La présidente. Merci, Monsieur le député. S'est encore inscrit M. Stauffer, et le Bureau décide de clore la liste. Je rappelle que nos débats ne sont plus visibles sur Léman Bleu puisque, à 19h, ils cessent la diffusion de nos séances. (Applaudissements.)

M. Eric Stauffer (MCG), rapporteur de majorité. Vous savez, votre humour ne fait rire que vous ! Et si certains députés ici... (Protestations.) ...s'expriment parce qu'ils sont diffusés ou non sur Léman Bleu, nous, au MCG, nous disons... (Exclamations.) ...ce que nous avons à dire. Il y a effectivement des démonstrations qui sont dignes du jardin d'enfants, mais les quatre heures, les cocolets, c'est passé ! Vous irez prendre votre goûter après; pour l'instant, on travaille !
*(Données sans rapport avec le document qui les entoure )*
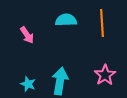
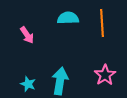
cyan semicircle: moved 2 px right, 2 px up
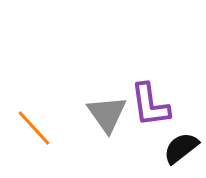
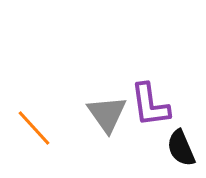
black semicircle: rotated 75 degrees counterclockwise
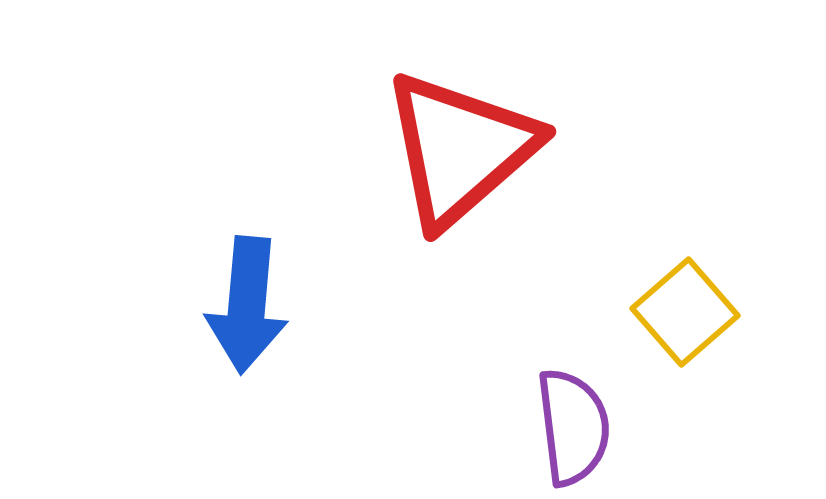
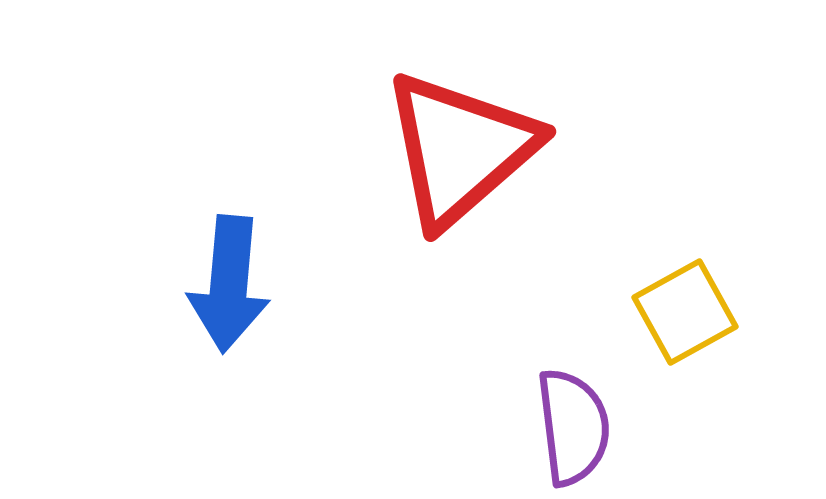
blue arrow: moved 18 px left, 21 px up
yellow square: rotated 12 degrees clockwise
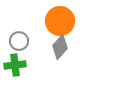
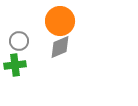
gray diamond: rotated 25 degrees clockwise
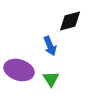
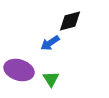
blue arrow: moved 3 px up; rotated 78 degrees clockwise
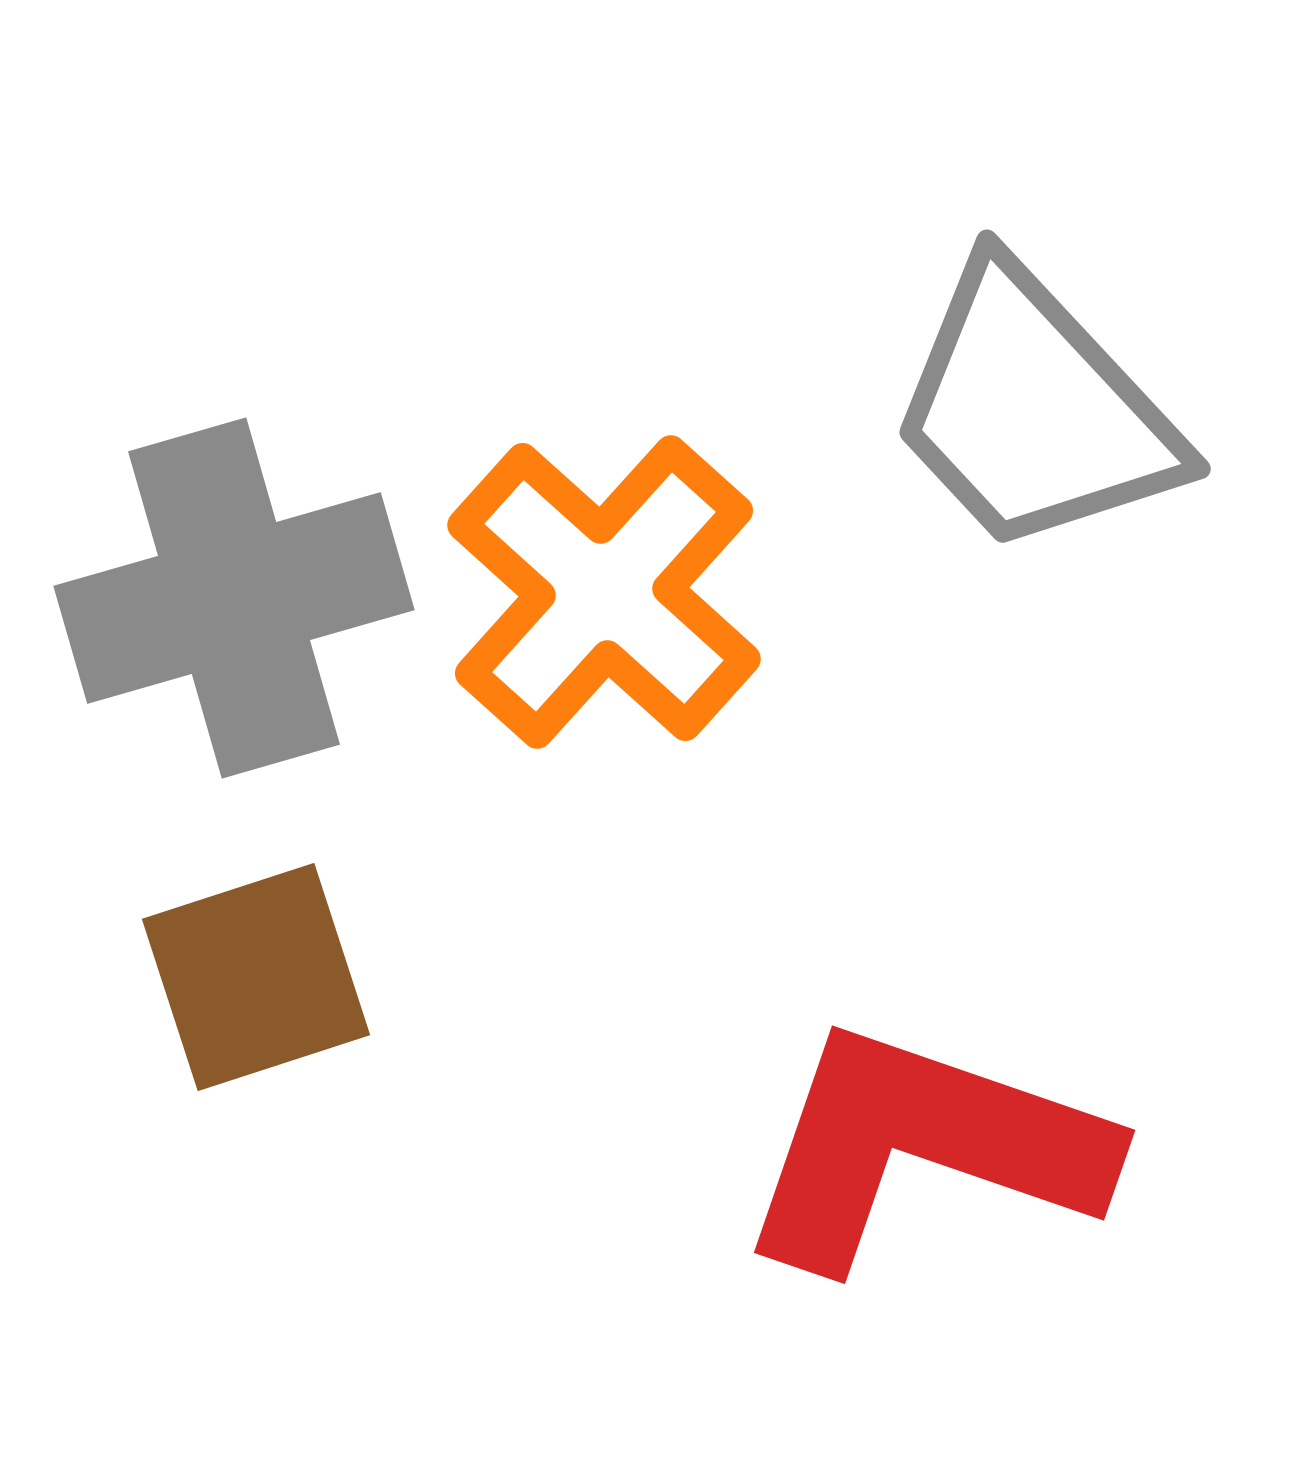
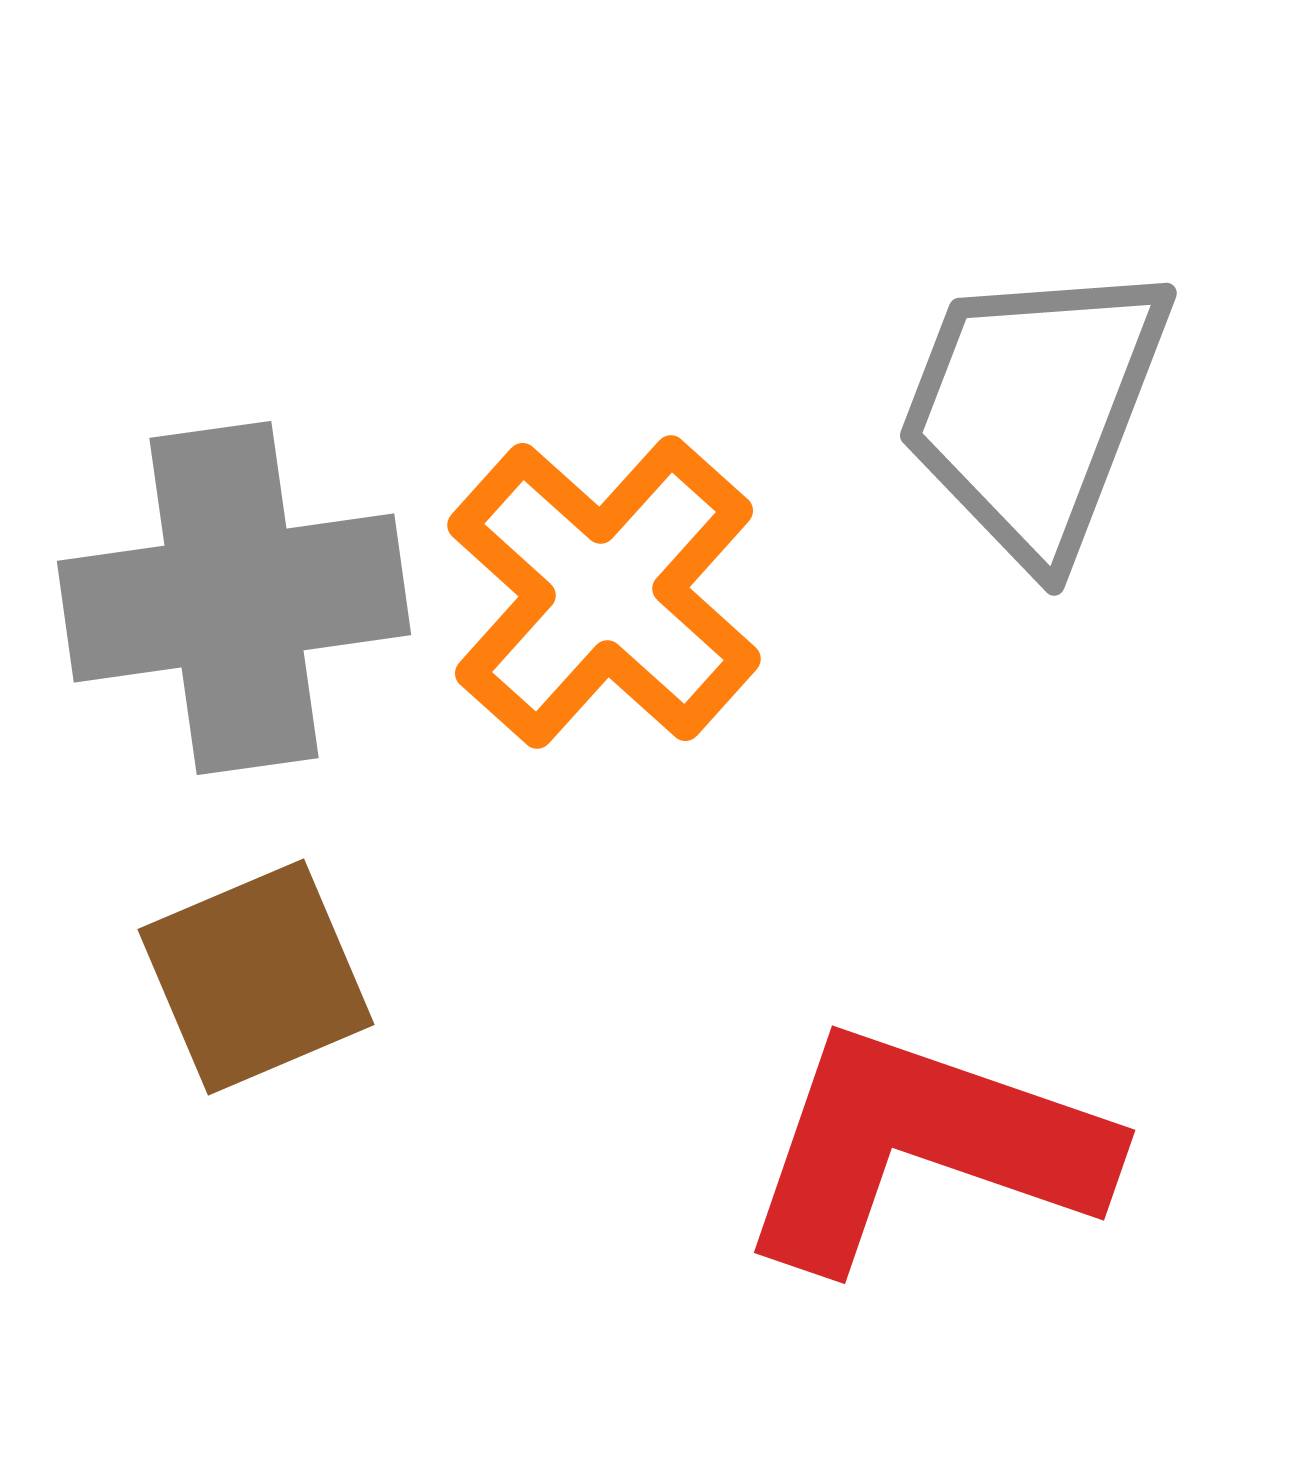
gray trapezoid: rotated 64 degrees clockwise
gray cross: rotated 8 degrees clockwise
brown square: rotated 5 degrees counterclockwise
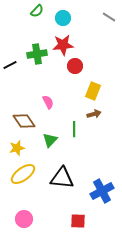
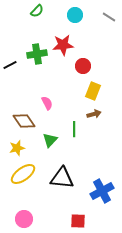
cyan circle: moved 12 px right, 3 px up
red circle: moved 8 px right
pink semicircle: moved 1 px left, 1 px down
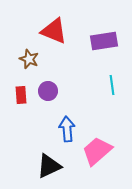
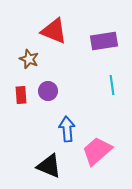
black triangle: rotated 48 degrees clockwise
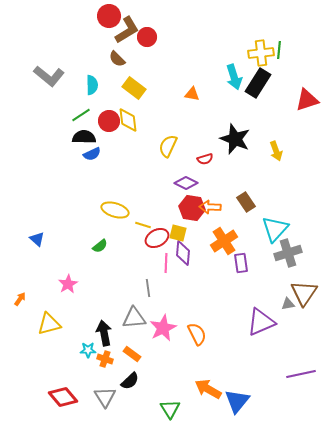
Pour en revenir au sujet, Monsieur Deneys, rapporteur de minorité, vous fustigez le Conseil d'Etat et l'implorez de faire l'acquisition de ce bien. Mais, rappelez-moi, parce qu'il est peut-être temps qu'on change les cartes au Conseil d'Etat, vous n'en avez pas quatre sur sept, de conseillers d'Etat de gauche ? (Remarques. Brouhaha.) Qu'y a-t-il tout à coup ? Il ne se passe plus rien ?! On n'a pas reçu d'offre à la commission de contrôle de l'Etat, ils ont fait la sourde oreille. La liste est close, Monsieur Deneys ! Eh oui ! A moins que les règles soient différentes pour le MCG et le groupe socialiste !

Fort de ce principe, si le Conseil d'Etat avait dit ce soir qu'il allait acheter ces locaux, le groupe MCG aurait pu réévaluer la situation, mais le gouvernement a fait la carpe. Comme à son habitude, vous me direz ! Mais c'est vous qui êtes majoritaires au Conseil d'Etat, donc vous ne pouvez vous en prendre qu'à vous-mêmes, Mesdames et Messieurs socialistes et Verts ! En ce qui nous concerne, nous maintenons notre position, et comme je vous l'ai dit, il y a deux principes auxquels on ne touche pas en Suisse, ce sont le secret bancaire et la fiscalité.

La présidente. Nous allons maintenant voter la prise en considération de ce projet de loi...

Une voix. Appel nominal ! (Appuyé.)

Mis aux voix à l'appel nominal, le projet de loi 10196 est adopté en premier débat par 47 oui contre 27 non et 2 abstentions.

Appel nominal

Deuxième débat

Mis aux voix, le titre et le préambule sont adoptés, de même que les articles 1 à 3.

Troisième débat

La présidente. Le troisième débat est-il demandé ? (Brouhaha.)

Des voix. Oui !

Des voix. Non ! (Chahut.)

La présidente. Oui, il l'est !

La loi 10196 est adoptée article par article en troisième débat.

Mise aux voix, la loi 10196 est adoptée en troisième débat dans son ensemble par 46 oui contre 26 non et 2 abstentions.